The Last Time I Saw Macao
PROD João Figueiras, Daniel Chabannes de Sars Corentin, Dong-jin Sénéchal
SCR/CAM João Pedro Rodrigues, João Rui Guerra da Mata
EDS Raphaël Lefèvre, João Pedro Rodrigues, João Rui Guerra da Mata
PROD CO Blackmaria / Epicentre Films
Program: The Last Time I Saw Macao
João Rui Guerra da Mata grew up in the former Portuguese colony of Macao, and in the tantalizing hybrid work The Last Time I Saw Macao, co-directed by VIFF regular and Dragons & Tigers juror João Pedro Rodrigues, João Rui returns. An old friend, Candy, contacts him after a suspicious murder during a paintball game, saying “strange and scary things are happening.” After João Rui arrives, it’s hard to catch up to the elusive Candy—but this gives him an opportunity to wander the streets, to the places of his childhood that have changed or no longer exist. Just as Macao, the city, is a blend of two cultures—Portuguese and Chinese—so Macao, the film, merges fiction and documentary together into an alien beast, a play of illusion and reality that earns comparisons to the works of the late Chris Marker.
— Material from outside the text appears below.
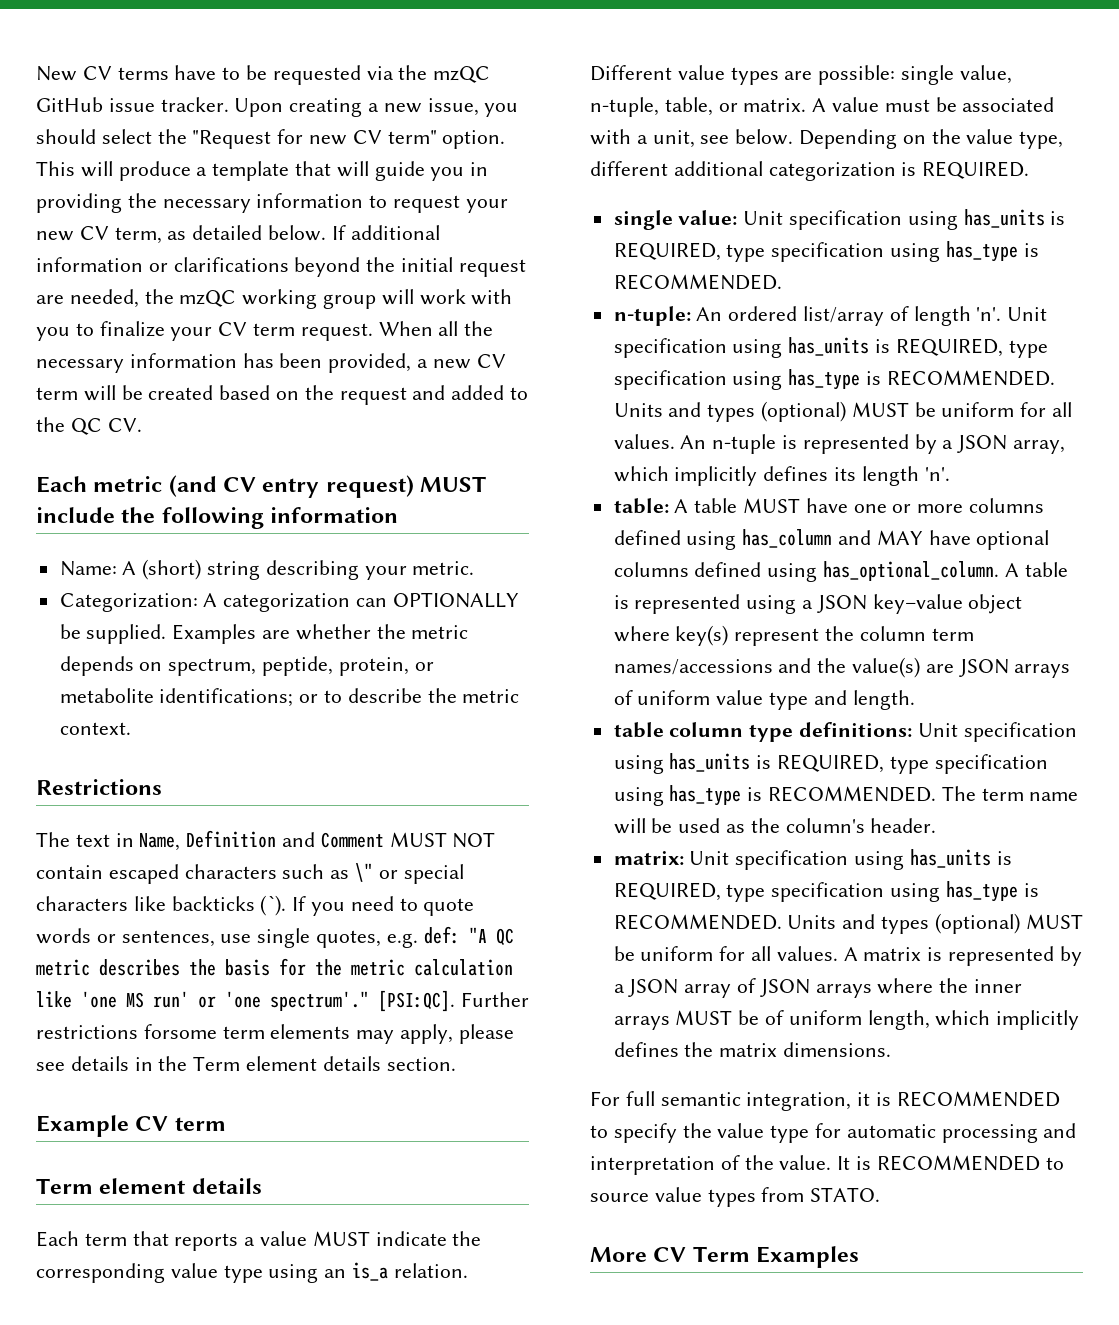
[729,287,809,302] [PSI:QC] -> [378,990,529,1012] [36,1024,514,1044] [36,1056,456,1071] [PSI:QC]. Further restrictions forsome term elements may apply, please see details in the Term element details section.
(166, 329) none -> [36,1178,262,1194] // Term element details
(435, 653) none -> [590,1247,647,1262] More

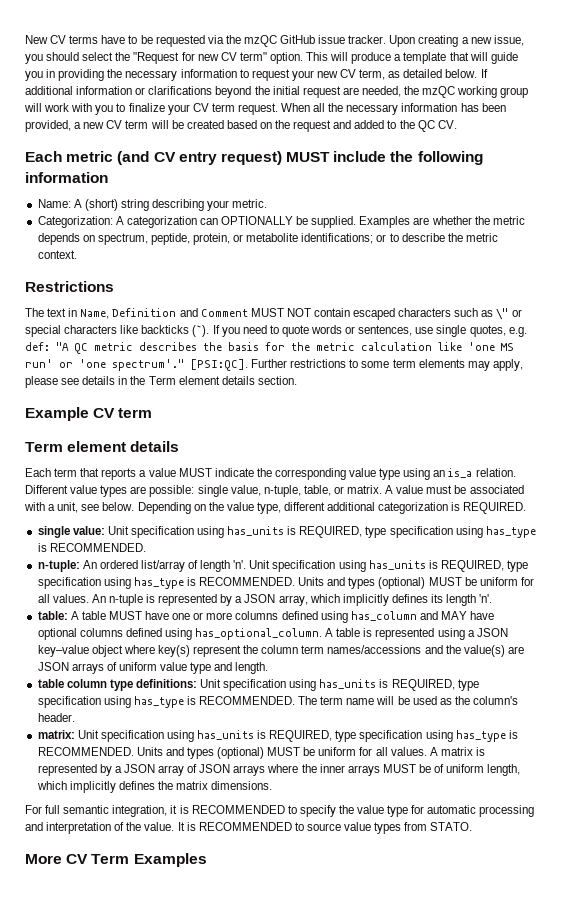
[143,1024,217,1039] forsome -> [349,359,390,368] to some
With its noirish voiceovers (courtesy of both João Pedro and João Rui), conspiracy plots, and focus on rituals, the film is also laced with a subtext of cinephilia—The Last Time I Saw Macao also refers to von Sternberg’s classic, and its lead, Jane Russell, a kind of totem for the Joãos: the first scene sees Candy performing a tantalizing show to Russell’s Macao number, “You Kill Me,” standing in front of a cage containing live tigers. The Joãos put their first showstopper up front, but don’t worry—many more follow in this wild work, all the way to a Kiss Me Deadly-like ending that can only be called apocalyptic.